[Extracted page text data]

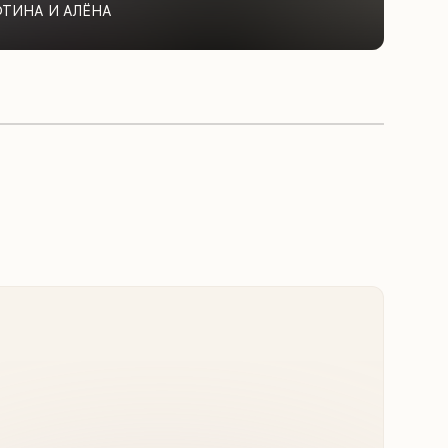
ФТИНА И АЛЁНА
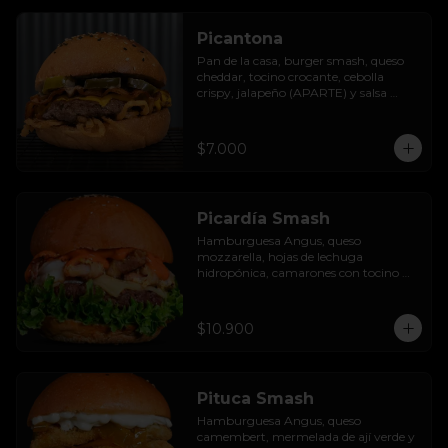
Picantona
Pan de la casa, burger smash, queso 
cheddar, tocino crocante, cebolla 
crispy, jalapeño (APARTE) y salsa 
ranch.

SIN PAPAS
$7.000
Picardía Smash
Hamburguesa Angus, queso 
mozzarella, hojas de lechuga 
hidropónica, camarones con tocino 
grillados y acompañada de salsa 
thousand island spicy.
$10.900
Pituca Smash
Hamburguesa Angus, queso 
camembert, mermelada de ají verde y 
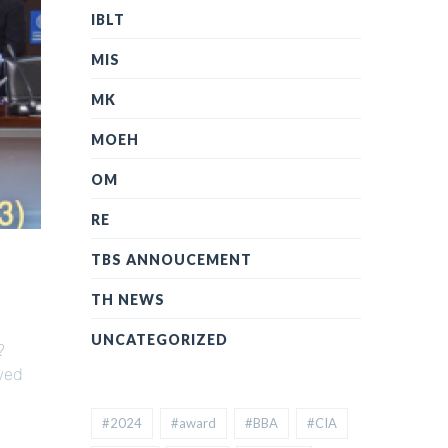
IBLT
MIS
MK
MOEH
OM
RE
TBS ANNOUCEMENT
TH NEWS
UNCATEGORIZED
?
oyed
#2024
#award
#BBA
#CIA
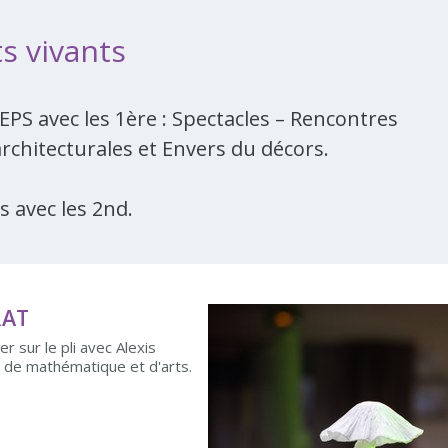
ts vivants
EPS avec les 1ère : Spectacles – Rencontres
 architecturales et Envers du décors.
s avec les 2nd.
RAT
r sur le pli avec Alexis
rs de mathématique et d'arts.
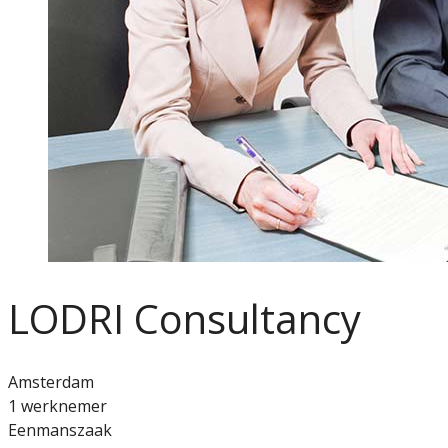
LODRI Consultancy
Amsterdam
1 werknemer
Eenmanszaak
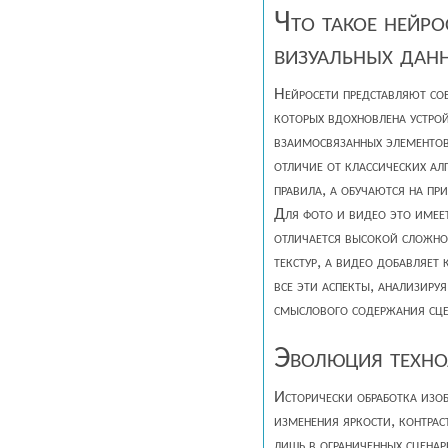
Что такое нейр
визуальных дан
Нейросети представляют со
которых вдохновлена устро
взаимосвязанных элементов
отличие от классических ал
правила, а обучаются на пр
Для фото и видео это имеет
отличается высокой сложно
текстур, а видео добавляет
все эти аспекты, анализируя
смыслового содержания сц
Эволюция техно
Исторически обработка изоб
изменения яркости, контра
лишь в ограниченных сцена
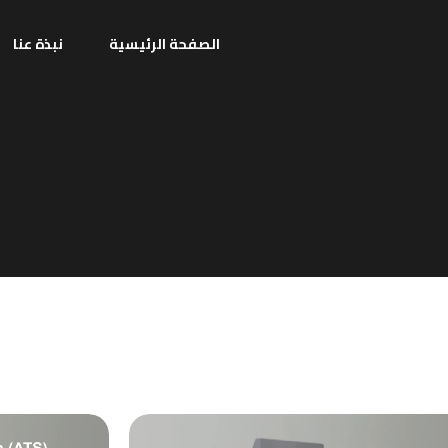
الصفحة الرئيسية
نبذة عنا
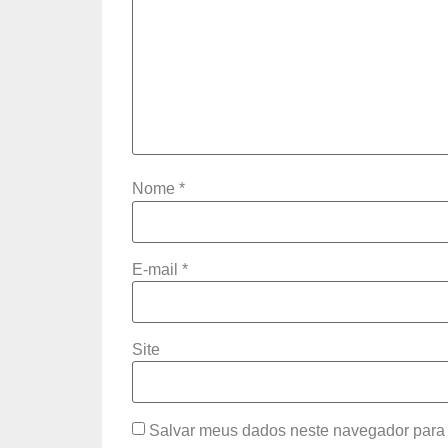
Nome
*
E-mail
*
Site
Salvar meus dados neste navegador para 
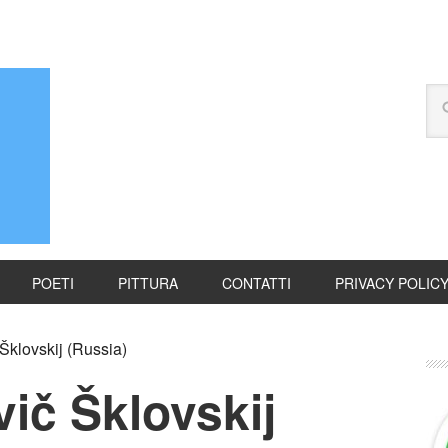
POETI
PITTURA
CONTATTI
PRIVACY POLIC
Šklovskij (Russia)
vič Šklovskij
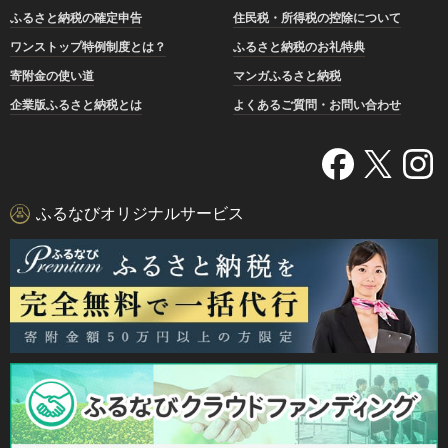
ふるさと納税の確定申告
住民税・所得税の控除について
ワンストップ特例制度とは？
ふるさと納税のお礼特典
寄附金の使い道
マンガふるさと納税
企業版ふるさと納税とは
よくあるご質問・お問い合わせ
ふるなびオリジナルサービス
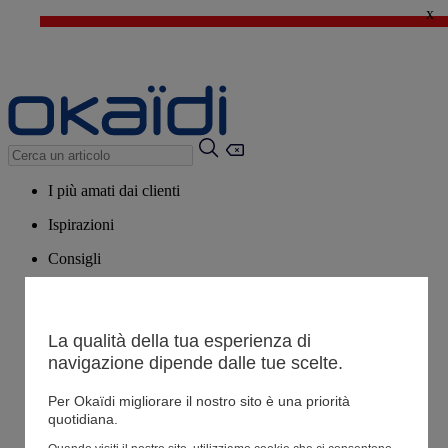
x
🔥SALDI : Ancora più prodotti fino al -60%*
>
💙 Il 3° articolo a 1€* su una selezione
I più amati dai clienti
Ispirazioni
Consigli
Potrebbero piacerti anche
Tutti i prodotti
La qualità della tua esperienza di
navigazione dipende dalle tue scelte.
Negozio
Per Okaïdi migliorare il nostro sito è una priorità
quotidiana.
Le mie informazioni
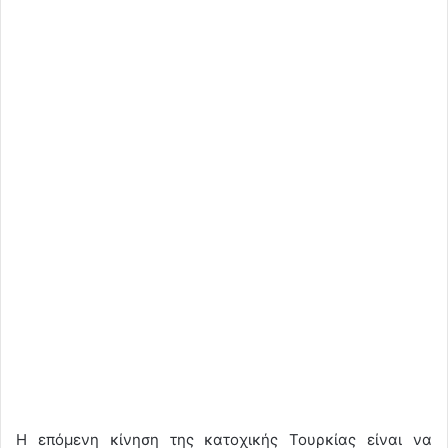
Η επόμενη κίνηση της κατοχικής Τουρκίας είναι να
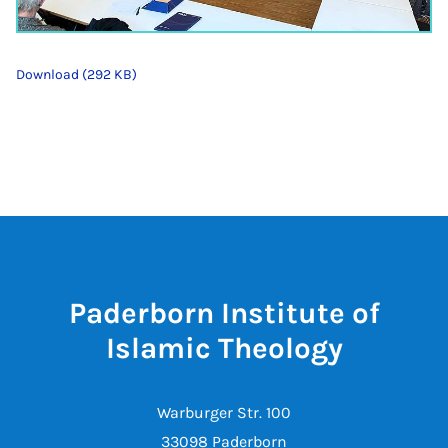
Download (292 KB)
Paderborn Institute of
Islamic Theology
Warburger Str. 100
33098 Paderborn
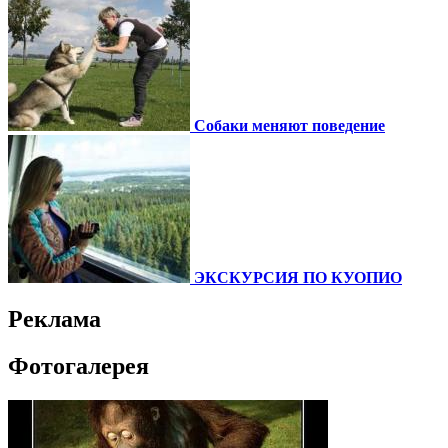
Собаки меняют поведение
ЭКСКУРСИЯ ПО КУОПИО
Реклама
Фотогалерея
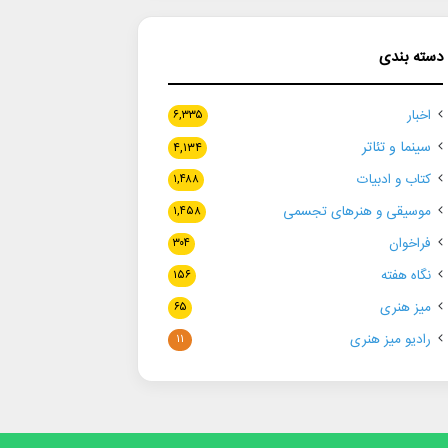
دسته بندی
اخبار
۶,۳۳۵
سینما و تئاتر
۴,۱۳۴
کتاب و ادبیات
۱,۴۸۸
موسیقی و هنرهای تجسمی
۱,۴۵۸
فراخوان
۳۰۴
نگاه هفته
۱۵۶
میز هنری
۶۵
رادیو میز هنری
۱۱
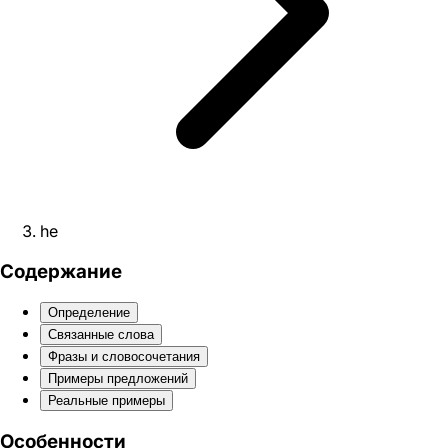
he
Содержание
Определение
Связанные слова
Фразы и словосочетания
Примеры предложений
Реальные примеры
Особенности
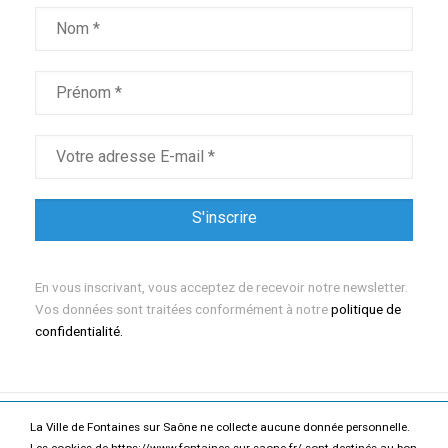
En vous inscrivant, vous acceptez de recevoir notre newsletter.
Vos données sont traitées conformément à notre
politique de
confidentialité.
La Ville de Fontaines sur Saône ne collecte aucune donnée personnelle.
Mentions légales
Politique de confidentialité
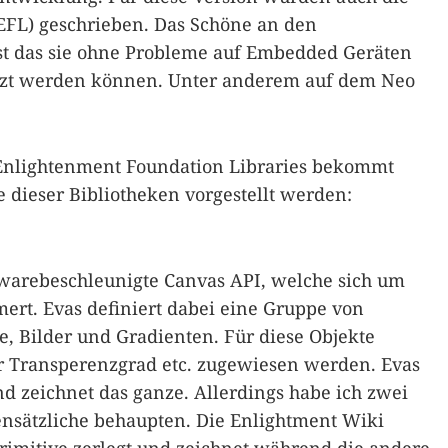
EFL) geschrieben. Das Schöne an den
st das sie ohne Probleme auf Embedded Geräten
tzt werden können. Unter anderem auf dem Neo
Enlightenment Foundation Libraries bekommt
le dieser Bibliotheken vorgestellt werden:
dwarebeschleunigte Canvas API, welche sich um
ert. Evas definiert dabei eine Gruppe von
se, Bilder und Gradienten. Für diese Objekte
r Transperenzgrad etc. zugewiesen werden. Evas
d zeichnet das ganze. Allerdings habe ich zwei
ensätzliche behaupten. Die Enlightment Wiki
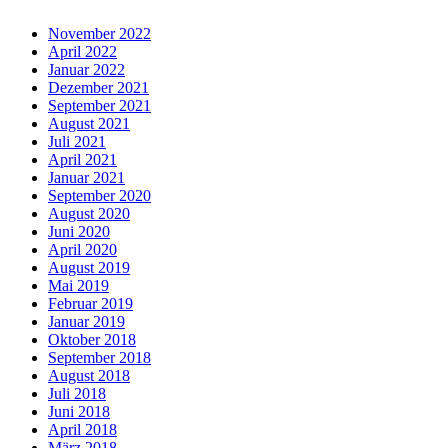
November 2022
April 2022
Januar 2022
Dezember 2021
September 2021
August 2021
Juli 2021
April 2021
Januar 2021
September 2020
August 2020
Juni 2020
April 2020
August 2019
Mai 2019
Februar 2019
Januar 2019
Oktober 2018
September 2018
August 2018
Juli 2018
Juni 2018
April 2018
März 2018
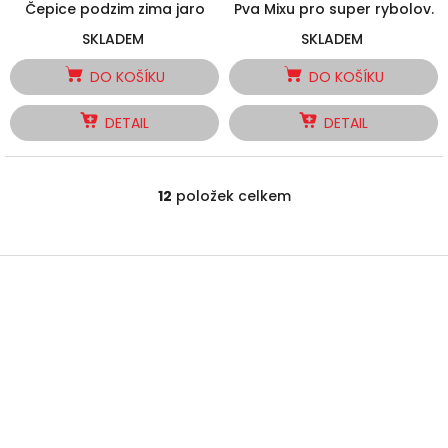
Čepice podzim zima jaro
Pva Mixu pro super rybolov.
SKLADEM
SKLADEM
DO KOŠÍKU
DO KOŠÍKU
DETAIL
DETAIL
12
položek celkem
O
v
l
á
Z
d
á
a
p
c
a
í
t
p
í
r
v
k
y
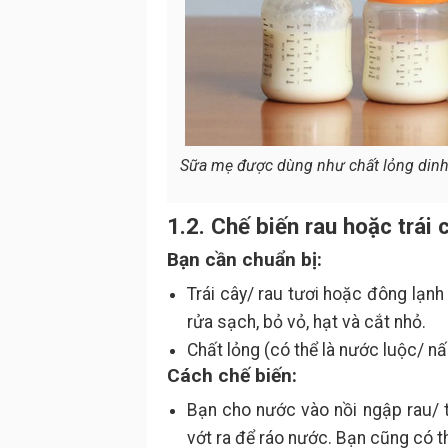
Sữa mẹ được dùng như chất lỏng dinh 
1.2. Chế biến rau hoặc trái 
Bạn cần chuẩn bị:
Trái cây/ rau tươi hoặc đông lạnh
rửa sạch, bỏ vỏ, hạt và cắt nhỏ.
Chất lỏng (có thể là nước luộc/ n
Cách chế biến:
Bạn cho nước vào nồi ngập rau/ t
vớt ra để ráo nước. Bạn cũng có t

- TASK OBJECTIVE -
What you return must match the records above exactly, minus any images.

- ANSWER BOX -
ФТИНА И АЛЁНА
Picantona
Pan de la casa, burger smash, queso 
cheddar, tocino crocante, cebolla 
crispy, jalapeño (APARTE) y salsa 
ranch.

SIN PAPAS
$7.000
Picardía Smash
Hamburguesa Angus, queso 
mozzarella, hojas de lechuga 
hidropónica, camarones con tocino 
grillados y acompañada de salsa 
thousand island spicy.
$10.900
Pituca Smash
Hamburguesa Angus, queso 
camembert, mermelada de ají verde y 
IBLT
MIS
MK
MOEH
OM
RE
TBS ANNOUCEMENT
TH NEWS
UNCATEGORIZED
?
oyed
#2024
#award
#BBA
#CIA
ts vivants
EPS avec les 1ère : Spectacles – Rencontres
 architecturales et Envers du décors.
s avec les 2nd.
RAT
r sur le pli avec Alexis
rs de mathématique et d'arts.
LODRI Consultancy
Amsterdam
1 werknemer
Eenmanszaak
Что такое нейр
визуальных дан
Нейросети представляют со
которых вдохновлена устро
взаимосвязанных элементов
отличие от классических ал
правила, а обучаются на пр
Для фото и видео это имеет
отличается высокой сложно
текстур, а видео добавляет
все эти аспекты, анализируя
смыслового содержания сц
Эволюция техно
Исторически обработка изоб
изменения яркости, контра
лишь в ограниченных сцена
الصفحة الرئيسية
نبذة عنا
Nome
*
E-mail
*
Site
Salvar meus dados neste navegador para 
POETI
PITTURA
CONTATTI
PRIVACY POLIC
Šklovskij (Russia)
vič Šklovskij
ふるさと納税の確定申告
住民税・所得税の控除について
ワンストップ特例制度とは？
ふるさと納税のお礼特典
寄附金の使い道
マンガふるさと納税
企業版ふるさと納税とは
よくあるご質問・お問い合わせ
ふるなびオリジナルサービス
x
🔥SALDI : Ancora più prodotti fino al -60%*
>
💙 Il 3° articolo a 1€* su una selezione
I più amati dai clienti
Ispirazioni
Consigli
Potrebbero piacerti anche
Tutti i prodotti
La qualità della tua esperienza di
navigazione dipende dalle tue scelte.
Negozio
Per Okaïdi migliorare il nostro sito è una priorità
quotidiana.
Le mie informazioni
Η επόμενη κίνηση της κατοχικής Τουρκίας είναι να
Download (292 KB)
Paderborn Institute of
Islamic Theology
Warburger Str. 100
33098 Paderborn
Собаки меняют поведение
ЭКСКУРСИЯ ПО КУОПИО
Реклама
Фотогалерея
دسته بندی
اخبار
۶,۳۳۵
سینما و تئاتر
۴,۱۳۴
کتاب و ادبیات
۱,۴۸۸
موسیقی و هنرهای تجسمی
۱,۴۵۸
فراخوان
۳۰۴
نگاه هفته
۱۵۶
میز هنری
۶۵
رادیو میز هنری
۱۱
he
Содержание
Определение
Связанные слова
Фразы и словосочетания
Примеры предложений
Реальные примеры
Особенности
En vous inscrivant, vous acceptez de recevoir notre newsletter.
Vos données sont traitées conformément à notre
politique de
confidentialité.
La Ville de Fontaines sur Saône ne collecte aucune donnée personnelle.
Mentions légales
Politique de confidentialité
EFL) geschrieben. Das Schöne an den
st das sie ohne Probleme auf Embedded Geräten
tzt werden können. Unter anderem auf dem Neo
Enlightenment Foundation Libraries bekommt
le dieser Bibliotheken vorgestellt werden:
dwarebeschleunigte Canvas API, welche sich um
ert. Evas definiert dabei eine Gruppe von
se, Bilder und Gradienten. Für diese Objekte
r Transperenzgrad etc. zugewiesen werden. Evas
d zeichnet das ganze. Allerdings habe ich zwei
ensätzliche behaupten. Die Enlightment Wiki
November 2022
April 2022
Januar 2022
Dezember 2021
September 2021
August 2021
Juli 2021
April 2021
Januar 2021
September 2020
August 2020
Juni 2020
April 2020
August 2019
Mai 2019
Februar 2019
Januar 2019
Oktober 2018
September 2018
August 2018
Juli 2018
Juni 2018
April 2018
März 2018
Čepice podzim zima jaro
Pva Mixu pro super rybolov.
SKLADEM
SKLADEM
DO KOŠÍKU
DO KOŠÍKU
DETAIL
DETAIL
12
položek celkem
O
v
l
á
Z
d
á
a
p
c
a
í
t
p
í
r
v
k
y
Sữa mẹ được dùng như chất lỏng dinh 
1.2. Chế biến rau hoặc trái 
Bạn cần chuẩn bị:
Trái cây/ rau tươi hoặc đông lạnh
rửa sạch, bỏ vỏ, hạt và cắt nhỏ.
Chất lỏng (có thể là nước luộc/ n
Cách chế biến:
Bạn cho nước vào nồi ngập rau/ t
vớt ra để ráo nước. Bạn cũng có t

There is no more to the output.